Nabucco – Ennevi Foto

Dal podio, Michele Spotti sceglie un’impronta particolarmente celere, specie nel primo atto, e pare tendenzialmente incline all’esaltazione dei momenti più concitati. Ciò non significa penalizzare i tratti più riflessivi della partitura, che vengono affrontati con la dovuta musicalità. Fa piacere notare nuovamente, tra le caratteristiche del giovane direttore, una particolare attenzione al palco, alle voci, al coro.
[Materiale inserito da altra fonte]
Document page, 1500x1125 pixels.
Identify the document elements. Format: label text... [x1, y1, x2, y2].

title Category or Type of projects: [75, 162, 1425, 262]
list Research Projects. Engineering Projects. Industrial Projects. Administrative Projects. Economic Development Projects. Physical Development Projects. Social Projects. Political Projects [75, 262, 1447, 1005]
Bello il suono dell’Orchestra della Fondazione Arena, coeso e preciso, che pare arrivare in maniera eccezionalmente sonora e scandita. Molto bene il Coro della Fondazione, determinato e agguerrito (nonostante i costumi poco compatibili con la temperatura in Arena) e come sempre magico in un Va, pensiero da bis.
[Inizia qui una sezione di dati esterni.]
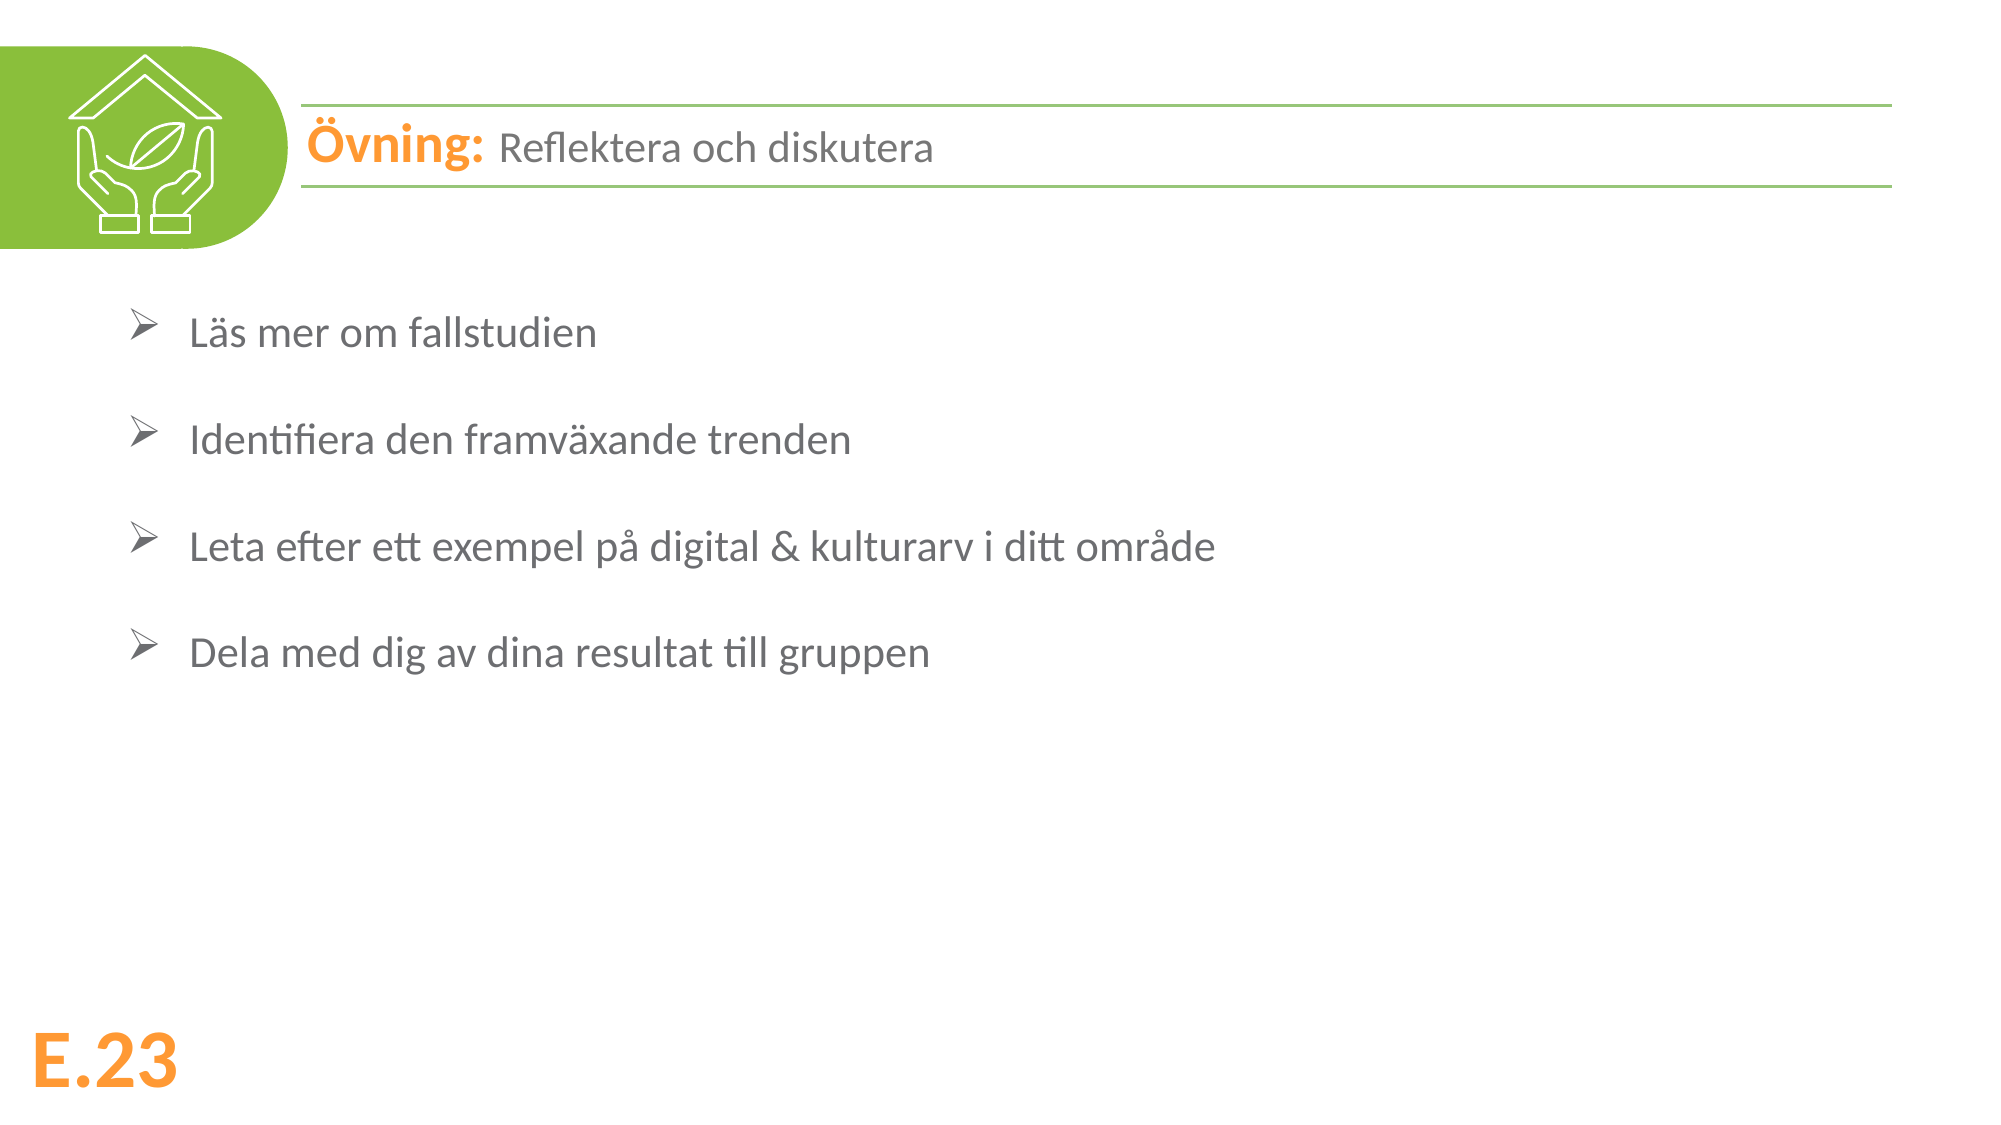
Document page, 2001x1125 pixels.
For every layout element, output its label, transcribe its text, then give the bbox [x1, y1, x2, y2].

list Läs mer om fallstudien Identifiera den framväxande trenden Leta efter ett exempel på digital & kulturarv i ditt område Dela med dig av dina resultat till gruppen [106, 283, 1904, 998]
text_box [68, 54, 222, 233]
text_box [0, 46, 288, 249]
text_box E.23 [11, 1019, 300, 1125]
list Övning: Reflektera och diskutera [287, 77, 1893, 249]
L’allestimento è il modernissimo led-show di Stefano Poda. Assistendovi a così poca distanza dalla “sorella” Aida (in scena una settimana fa e raccontata a questo link), più che di analogia stilistica viene spontaneo parlare di duplicazione di concetti, spazi, idee, tecnologie. Con la differenza che questo Nabucco risulta meno di effetto (non solo per il fattore del “già visto”), a tratti più ripetitivo, e maggiormente disturbato dal baccano di scena, causato non solo dal pestare delle scarpe sul pavimento e dai movimenti meccanici della scenografia, ma anche da spade e fruste orchestrate, rumorosissime, quasi a tempo. L’esito è quasi trionfale: un’Arena quasi sold-out premia tutti con particolare generosità, applaudendo maestranze e solisti con particolare acclamazione di Enkhbat.

Nabucco – Ennevi Foto
Nabucco – Ennevi Foto
Nabucco – Ennevi Foto
Nicola Fiorello

Di professione ingegnere, è appassionato di musica colta e - in particolare - d'Opera. Ha frequentato corsi preaccademici e del vecchio ordinamento presso il conservatorio di Trento e Riva del Garda, dove si è avvicinato allo studio del pianoforte e della composizione. Ha seguito corsi e masterclass di perfezionamento pianistico, composizione, direzione d'orchestra e di coro, vocalità e musica elettronica, presso conservatori e scuole private. Si è inoltre esibito in concerti e concorsi, ed ha partecipato come relatore a conferenze e lezioni-concerto.